Aid and rescue workers from several countries, including Germany, India, China and the United States, are already in Kathmandu delivering assistance to the survivors, with many more on their way.
Water purification plants
Among those on the ground are around a dozen experts from Germany's Federal Agency for Technical Relief (THW). A representative of the Bonn-based agency said the THW workers were a quick response team (SEEWA) that was to investigate the situation on the ground and look for locations suitable for setting up two drinking water purification plants.

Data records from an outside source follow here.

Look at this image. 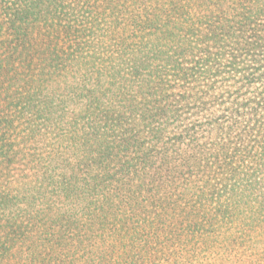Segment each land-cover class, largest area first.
Masks as SVG:
<instances>
[{
	"label": "trees",
	"instance_id": "1",
	"mask_svg": "<svg viewBox=\"0 0 264 264\" xmlns=\"http://www.w3.org/2000/svg\"><path fill=\"white\" fill-rule=\"evenodd\" d=\"M262 28L264 0H0V264L264 255Z\"/></svg>",
	"mask_w": 264,
	"mask_h": 264
},
{
	"label": "rangeland",
	"instance_id": "2",
	"mask_svg": "<svg viewBox=\"0 0 264 264\" xmlns=\"http://www.w3.org/2000/svg\"><path fill=\"white\" fill-rule=\"evenodd\" d=\"M182 1L187 2L188 0H182ZM261 30H264V28H262ZM254 68L259 69L260 71H264V60H258V63L254 66ZM217 105H220L221 108H226L229 106L228 102L224 101V100H222L220 103H217ZM217 105H215L216 108H217ZM230 113H231V111L229 110L228 116L231 119V116L229 115ZM221 118H222V114L219 112H216V114H214L213 124L216 121L221 125V122L223 120ZM217 120H219V121H217ZM239 128H241V127H232V129L229 131L228 139L223 141V143L226 146L230 147V149L227 150L228 155L226 157L224 167H225L226 171H231L233 173V175L237 174L238 170L236 171V168L240 164V161H241V151L242 150L241 149L238 150L235 147V143H233L234 140H241L240 134H239ZM259 128H261V127H259ZM203 141H204V139L201 140V142H203ZM261 142H262V144H264V138L262 139ZM229 163L231 164L232 168H230ZM244 166H245L247 171H250V170H248V168L254 167V164L246 161L244 163ZM227 169H229V170H227ZM255 175L258 176L259 173L256 172ZM229 176H232V175H229ZM230 181H233V179H231ZM220 197L222 198L223 194L220 196L219 194L214 193L213 201L216 202L217 199ZM262 200L264 201V197L262 198ZM246 201H249L251 203V206L257 205L256 203H254L252 198L250 200L248 199ZM260 202H262V201H260ZM223 212L224 211H222L220 215H222ZM256 213H259V210H257ZM259 233H260V230L257 229L256 234H259ZM224 249L221 248L219 250V254L221 256H223V259L227 260L230 264H264V255L256 256V253L251 254L247 250L248 246H242L239 243H230V244H228V246L224 247ZM162 255L163 256L167 255V253H164Z\"/></svg>",
	"mask_w": 264,
	"mask_h": 264
}]
</instances>
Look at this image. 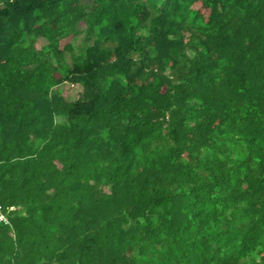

According to the THW, once in operation, the plants will be capable of supplying 30,000 people with drinking water. The two plants were to be on board a German Red Cross plane that was to leave Berlin bound for Kathmandu later on Monday, carrying 60 tons of aid.
Providing potable water was named as one of the top priorities in the aid effort by Nepalese Prime Minister Sushil Koirala.
"We are expecting more foreign help now and now need to work on cremating people, on sanitation, on clean drinking water," Koirala said.
International pledges
Pledges of support were coming in from countries all over the world, including from many European Union countries. The European Commission announced Monday that it would provide 3 million euros ($3.25 million) above and beyond the aid pledged by its member states.
The United Nations World Food Programme also announced on Monday that it was preparing to launch a major operation to provide aid to Nepal.
"This will be a large, massive operation," WFP spokeswoman Elisabeth Byrs told the AFP news agency. Also heavily involved in the relief effort are other UN agencies, including the World Health Organization and the children's agency UNICEF, which has warned that children forced to camp out in the open are at particular risk of disease.
While the aid continued to pour into Kathmandu airport, officials said they were scrambling to get the assistance to those in need in the city and beyond. Officials said on Monday that the confirmed death toll had climbed above 3,700, with more than 6,300 injured. These figures were expected to continue to rise, as reports from some of the country's remote villages were only beginning to trickle in.